→ **Exercise instructions**:
In the OpenVPN auth-token discussion, which OpenVPN version and Windows GUI version did RemoteOne use?

→ **Selected text**:
++++++++

This has been a long mail but I hope it clear ups some of the onfusion.

Arne

Change History (10)

comment:1 Changed 5 years ago by Gert Döring

Cc: arne added; plai removed

comment:2 Changed 5 years ago by tct

cc

comment:3 Changed 5 years ago by RemoteOne

I don't quite understand if my scenario is covered by the existing explanation. Using openVPN 2.4.7 with windows GUI 11.13.0

If I set
auth-gen-token 3600
reneg-sec 900

I login the first time and get a token generated. For the first 3 reneg-sec timeouts the VPN automatically accepts the token and continues as normal.

On the 4th one it recognizes that there is a problem of token expiry, and causes a full reconnect. This is where the problems start.

(1) It thinks it has a token so it does not prompt for credentials to be entered
(2) Even though the session expired due to a timeout on the token - there does not seem to be any expiry actually contained in the token - so the client reuses the same supposedly expired token and treats it as being valid for the period of the auth-gen-token timeout from that point on, and the server does not object. It happily accepts the token.
This pattern repeats ad infinitum.

If I set the token expiry to 12 hours for example, and shut down (or sleep) my PC every evening, I would never again be asked for any credentials as the VPN would auto-connect every day thinking it had a valid 12 hour token to use.

The fix for this has to include the client disposing of the token, and being forced to reauthenticate in whatever the normal way is, upon expiration of the auth-gen-token timeout.

Clearly the token should have an identifyable expiry built into it so that both the client and the server can and will reject expired tokens.

Vincent

comment:4 Changed 4 years ago by Gert Döring

The auth-token handling on the server side has been reworked extensively, but this is not being backported to 2.4 (because it is fairly big and intrusive).

Can you retry your setup with git master? It should work nicely now.

comment:5 Changed 4 years ago by RemoteOne

@Gert - I am happy to test the code but I need some help to do so. I run the CentOS EPEL version of openvpn installed with yum install openvpn. Do I need to remove that package to test your code, and if so, what are the steps to install/test/remove so I can go back to the packaged version if needed. Thanks.

++++++++

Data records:

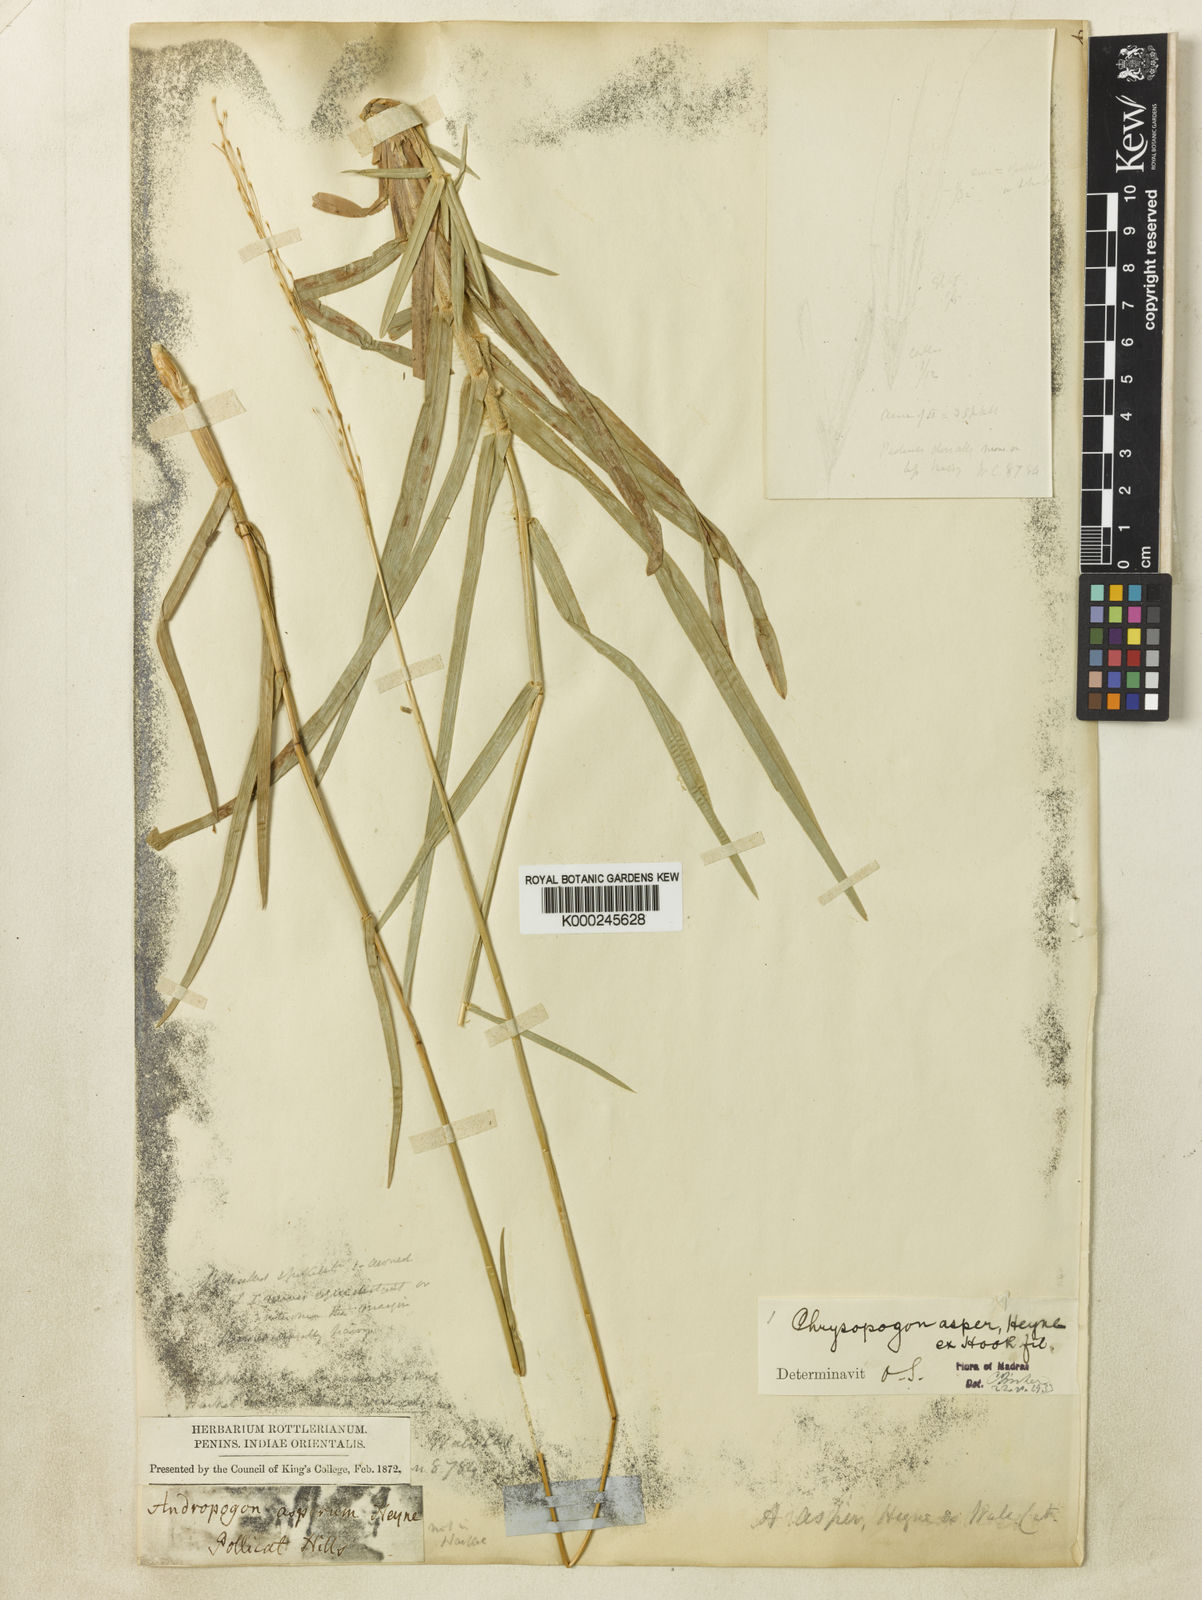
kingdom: Plantae
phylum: Tracheophyta
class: Liliopsida
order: Poales
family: Poaceae
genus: Chrysopogon
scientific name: Chrysopogon asper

++++++++

→ **Exercise answer**:
OpenVPN 2.4.7 with Windows GUI 11.13.0.